DATASET:
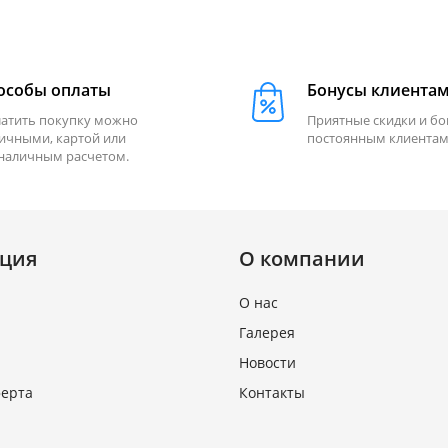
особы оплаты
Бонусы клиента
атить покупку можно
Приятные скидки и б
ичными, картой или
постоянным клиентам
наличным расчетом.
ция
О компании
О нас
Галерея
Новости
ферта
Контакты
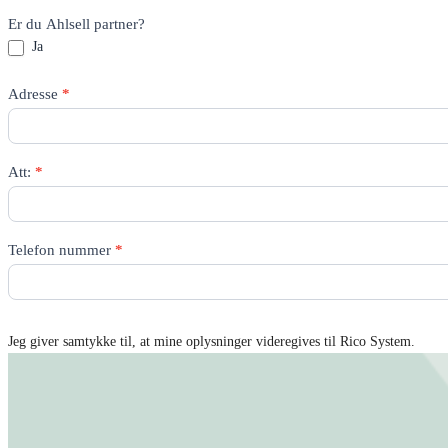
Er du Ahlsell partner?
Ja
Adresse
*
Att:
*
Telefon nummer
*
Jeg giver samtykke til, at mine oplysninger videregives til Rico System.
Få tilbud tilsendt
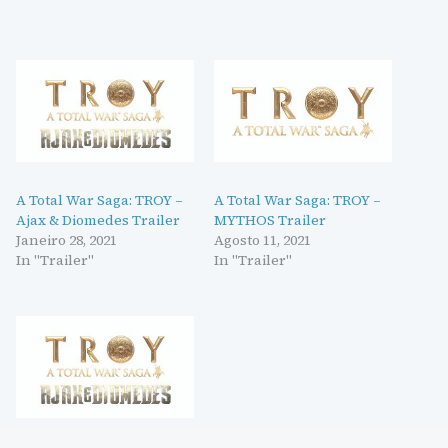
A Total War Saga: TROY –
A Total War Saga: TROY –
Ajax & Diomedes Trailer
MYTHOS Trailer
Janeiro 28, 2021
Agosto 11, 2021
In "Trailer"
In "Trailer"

WHAT THE TASK ASKS:
Leave the pictures out and return each entry exactly.

ANSWER SPACE:
особы оплаты
Бонусы клиента
атить покупку можно
Приятные скидки и б
ичными, картой или
постоянным клиентам
наличным расчетом.
ция
О компании
О нас
Галерея
Новости
ферта
Контакты
Er du Ahlsell partner?
Ja
Adresse
*
Att:
*
Telefon nummer
*
Jeg giver samtykke til, at mine oplysninger videregives til Rico System.
Få tilbud tilsendt
A Total War Saga: TROY –
A Total War Saga: TROY –
Ajax & Diomedes Trailer
MYTHOS Trailer
Janeiro 28, 2021
Agosto 11, 2021
In "Trailer"
In "Trailer"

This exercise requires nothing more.